Willing buyers go begging


The elegant 18th-century buildings in Place Vendôme in Paris, over which Napoleon I in Roman emperor robes gazes down from a spiralling column, were commissioned as homes for the aristocracy by Louis XIV, the Sun King.

Today the square is the home of high jewellery and watches and the Ritz hotel – now closed and, behind a screen, undergoing a €200m refit.

"There is a lack of luxury watch and jewellery brands and companies for sale at the high end," says Karen Walker, senior managing director of Michel Dyens & Co, an investment bank that specialises in the sector. "The most coveted jewellery and watch targets are family-owned firms that are not eager to sell and that require a delicate touch."

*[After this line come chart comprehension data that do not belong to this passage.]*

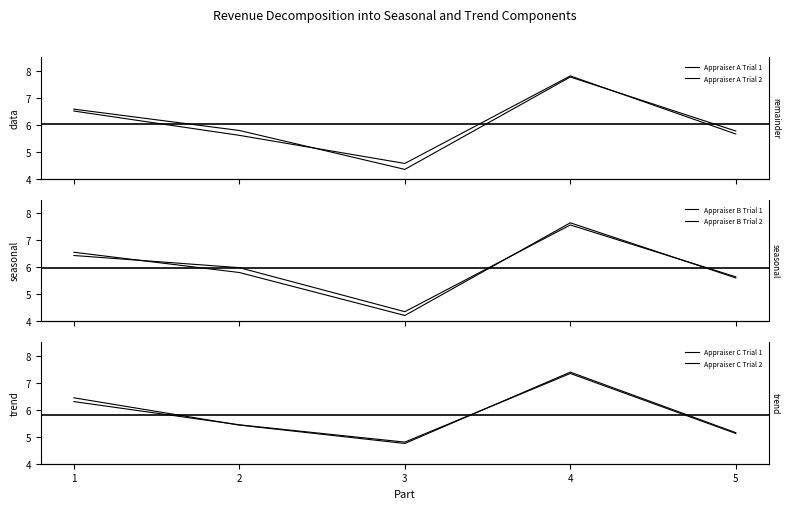

In Appraiser A Trial 1, how many points are higher than both neighbors (excluding endpoints)?

1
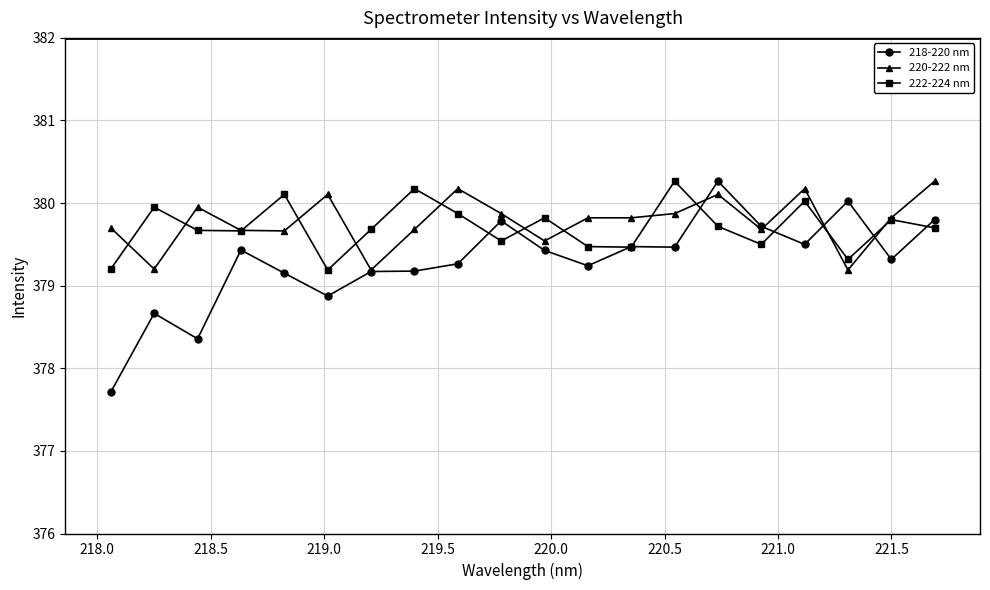

At how many categories does at least one series exceed 378?

20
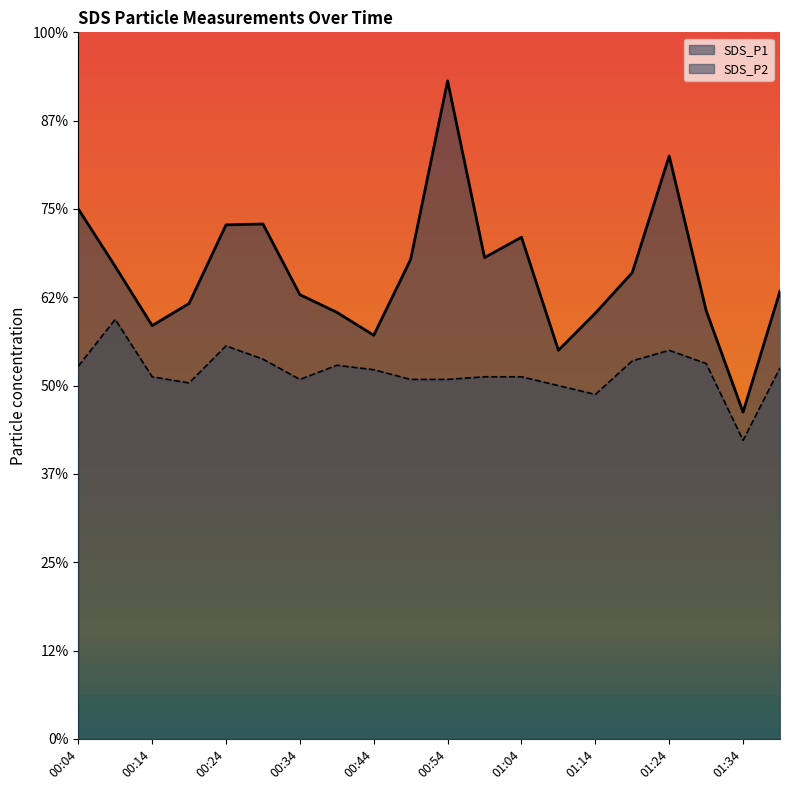

What position from the left is 01:34?

19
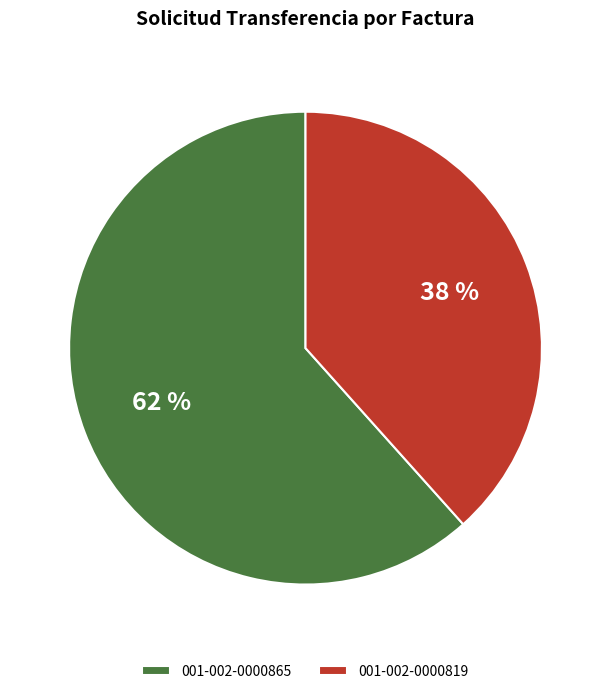

Rank the categories by value from lowest to highest.

001-002-0000819, 001-002-0000865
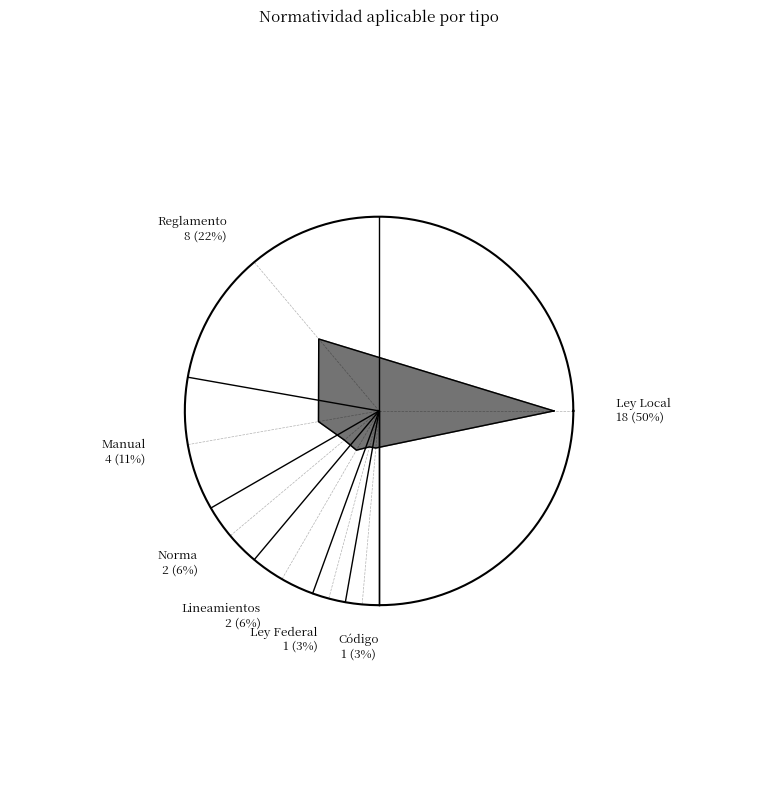

The Manual slice represents 25% of the pie. True or false?

False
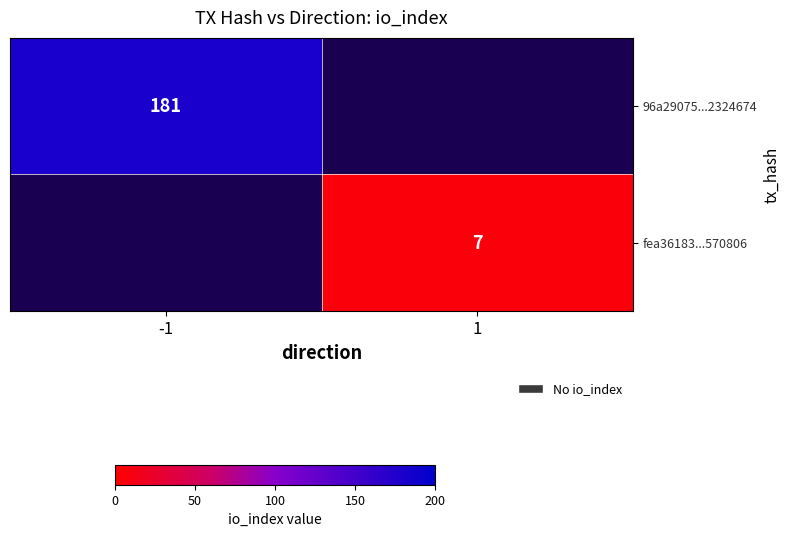

The 96a29075...2324674 series shows 245 at -1. True or false?

False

She says that price is also an issue. "In potential deals for the few luxury watch and jewellery targets available, there is a large gap between what buyers are willing to pay and what sellers are willing to sell for, which makes it difficult to get deals done."

There is new buyer interest from China "but they are very busy" with their own market, says Ms Walker, and "the prices of potential luxury jewellery and watch brands in Europe are too high".

Back in Place Vendôme, a new name has opened up. Louis Vuitton, better known for its monogrammed canvas bags, started making jewellery several years ago but this year underscored its commitment to the business by opening a boutique with a workshop in the square.

Other fashion labels have entered fine jewellery recently, including Versace, Salvatore Ferragamo, Bottega Veneta, Hermès and Ralph Lauren.